Yawn.
As far back as the 1990's Apple has always envisioned a completely touch dedicated device/s.
For creative, artistic work, the mouse/trackpad/trackballs have always been, arguably, the more diffucult input devices to use.
That is why a company like Wacom came along and why most artists use some form of electronic drawing tablet and stylus combination to be able to more freely express themselves artistically and digitally on a computer.
For more mundane things why is a mouse/trackpad more superior to actual physical touch or stylus touch on a computer screen?
Your argument about putting fingerprints on the screen is not really an argument, but personal preference.
Fingerprints do not really show up on a backlit computer screen.
They only show up when the screen as dark/asleep.
I am going to date myself here, but back in late 1970's to about mid 1980's or so, I worked on a mainframe computer/CAD system that used a wired (later infrared, “wireless” ) light pen stylus that you put onto and used right on a cathode ray comouter screen for drawing and for other types of text data input.
When Apple introduced the Macintosh and the mouse in 1984 ( the Apple Lisa actually had introduced the mouse first ), that is when many former computing input devices went the way of the Dodo and computer companies started to standardised on a mouse or mouse/digitiser combination.
At that time,there was a learning curve to using a mouse with the hand/eye coordination needed.
Using that light pen on an actual computer screen was more natural and far easier to understand and use on the computer screen and it was a pretty accurate pointing device at that time, too.
Apple is not going to change course on this issue any time soon!
It is already 11 years, now. STILL no mice/trackpads/trackballs support.
These old school input devices WILL be going away at some near future date and I bet it will happen within the rest of my lifetime.
And it will NOT be easy to implement mice/trackpad/trackball support now, as developers would have to modify their apps for touch/mice/trackpad/trackball support, as well.

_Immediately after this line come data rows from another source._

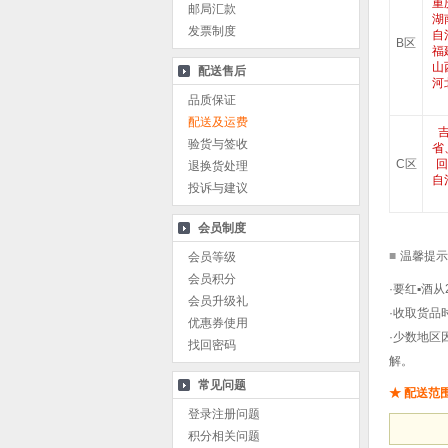
重
邮局汇款
湖
发票制度
自
B区
福
山
配送售后
河
品质保证
配送及运费
验货与签收
省
C区
回
退换货处理
自
投诉与建议
会员制度
■
温馨提示
会员等级
会员积分
·
要红▪酒
从
会员升级礼
·收取货品
优惠券使用
·少数地
找回密码
解。
常见问题
★ 配送范
登录注册问题
积分相关问题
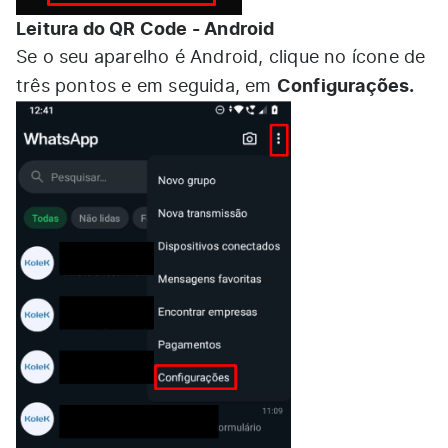
Leitura do QR Code - Android
Se o seu aparelho é Android, clique no ícone de
Configurações.
três pontos e em seguida, em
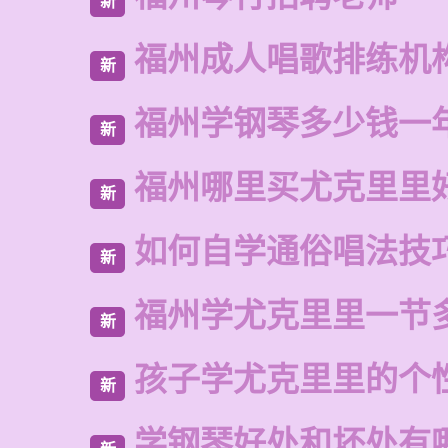
新
福州成人唱歌排练机
新
福州学钢琴多少钱一
新
福州哪里买尤克里里
新
如何自学通俗唱法技
新
福州学尤克里里一节
新
孩子学尤克里里的个
新
学钢琴好处和坏处有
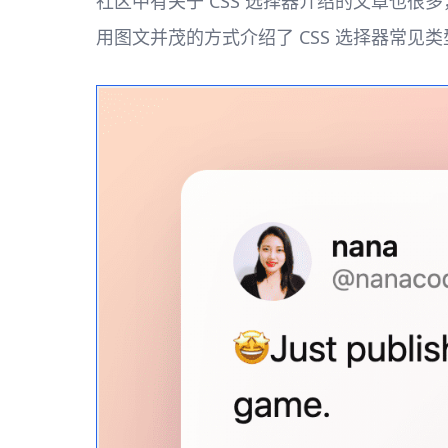
社区中有关于 CSS 选择器介绍的文章也很多，
用图文并茂的方式介绍了 CSS 选择器常见类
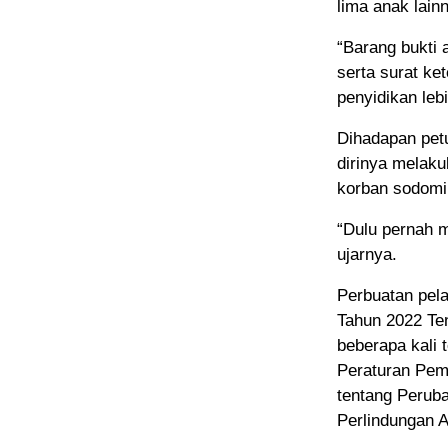
lima anak lain
“Barang bukti 
serta surat ke
penyidikan leb
Dihadapan pet
dirinya melaku
korban sodomi 
“Dulu pernah m
ujarnya.
Perbuatan pela
Tahun 2022 Te
beberapa kali 
Peraturan Pem
tentang Perub
Perlindungan 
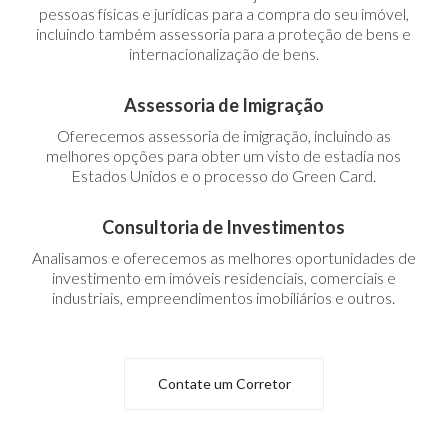
pessoas físicas e jurídicas para a compra do seu imóvel,
incluindo também assessoria para a proteção de bens e
internacionalização de bens.
Assessoria de Imigração
Oferecemos assessoria de imigração, incluindo as
melhores opções para obter um visto de estadia nos
Estados Unidos e o processo do Green Card.
Consultoria de Investimentos
Analisamos e oferecemos as melhores oportunidades de
investimento em imóveis residenciais, comerciais e
industriais, empreendimentos imobiliários e outros.
Contate um Corretor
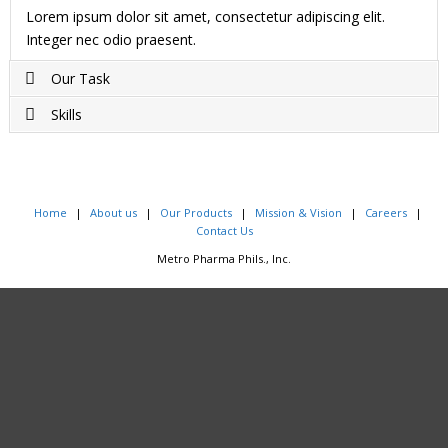
Lorem ipsum dolor sit amet, consectetur adipiscing elit.
Integer nec odio praesent.
Our Task
Skills
Project completed on Duis sagittis ipsum. Praesent mauris.
Fusce nec tellus sed augue semper porta. Mauris massa.
Duis sagittis ipsum. Praesent mauris. Fusce nec tellus sed
Vestibulum lacinia arcu eget nulla.
augue semper porta. Mauris massa. Vestibulum lacinia arcu
eget nulla.
Home
About us
Our Products
Mission & Vision
Careers
Contact Us
Metro Pharma Phils., Inc.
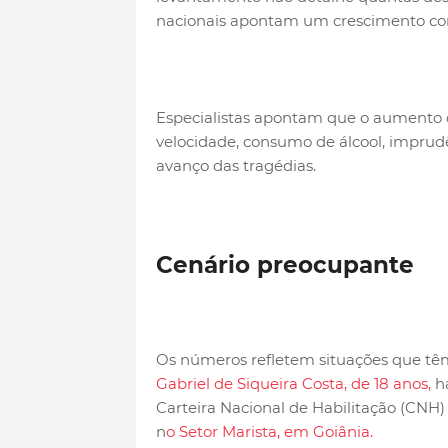
nacionais apontam um crescimento cont
Especialistas apontam que o aumento da
velocidade, consumo de álcool, imprudên
avanço das tragédias.
Cenário preocupante
Os números refletem situações que têm
Gabriel de Siqueira Costa, de 18 anos,
ha
Carteira Nacional de Habilitação (CNH
n
o Setor Marista, em Goiânia.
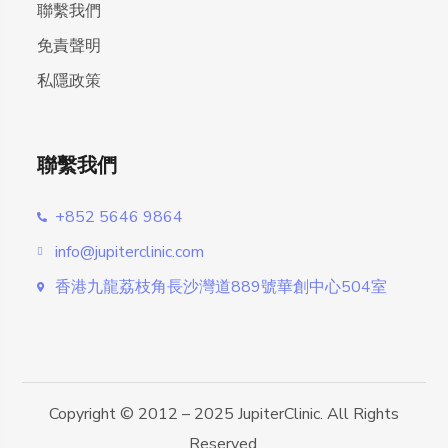
聯繫我們
免責聲明
私隱政策
聯繫我們
+852 5646 9864
info@jupiterclinic.com
香港九龍荔枝角長沙灣道889號華創中心504室
Copyright © 2012 – 2025 JupiterClinic. All Rights
Reserved.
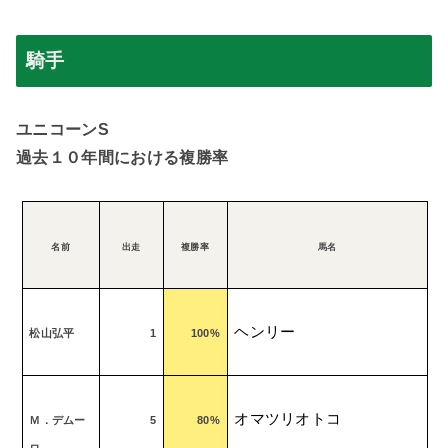
騎手
ユニコーン
S
過去１０年間における複勝率
名前
出走
複勝率
馬名
ヘンリー
松山弘平
1
100%
オマツリオトコ
Ｍ．デムー
5
80%
ロ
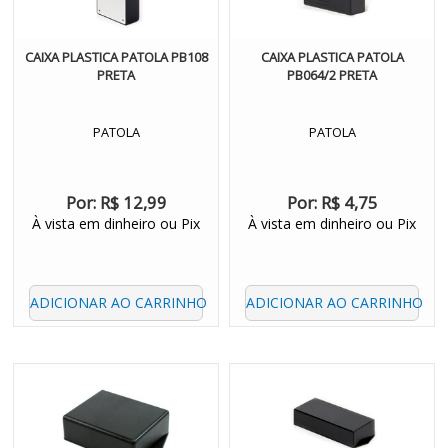
CAIXA PLASTICA PATOLA PB108
CAIXA PLASTICA PATOLA
PRETA
PB064/2 PRETA
PATOLA
PATOLA
Por:
R$ 12,99
Por:
R$ 4,75
À vista em dinheiro ou Pix
À vista em dinheiro ou Pix
ADICIONAR AO CARRINHO
ADICIONAR AO CARRINHO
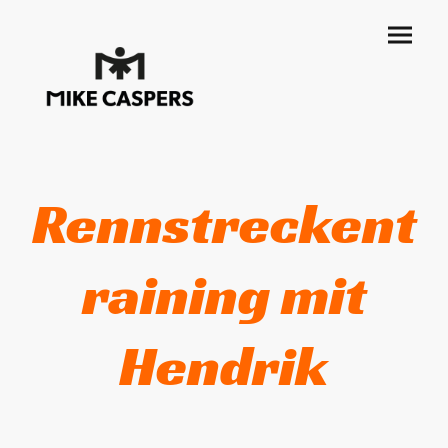
Rennstreckent
raining mit
Hendrik
in Oschersleben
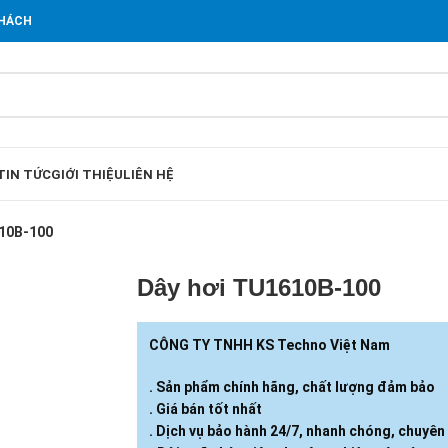
KHÁCH
TIN TỨC
GIỚI THIỆU
LIÊN HỆ
610B-100
Dây hơi TU1610B-100
CÔNG TY TNHH KS Techno Việt Nam
. Sản phẩm chính hãng, chất lượng đảm bảo
. Giá bán tốt nhất
. Dịch vụ bảo hành 24/7, nhanh chóng, chuyên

You might as well just use a more powerful REAL computer with more power, more powerful full computer apps/programs that use all of these standard input devices.
OR
Sell your iPad and switch to a Microsoft Surface/Surface Pro product if you need a tablet computer with built-in stylus/ mice/trackpad/trackball support.
AND, Microsoft Surface products also included support for the Microsoft Surface Dial, as well.
It is bad enough that virtually most iPad users, for that last 8 YEARS are too lazy to learn how to type and input using iOS’s virtual software keyboard, which, BTW, has a very nifty built-in trackpad feature that works just super for everything that people posting/complaining here about external mouse/trackpad support, would want to do.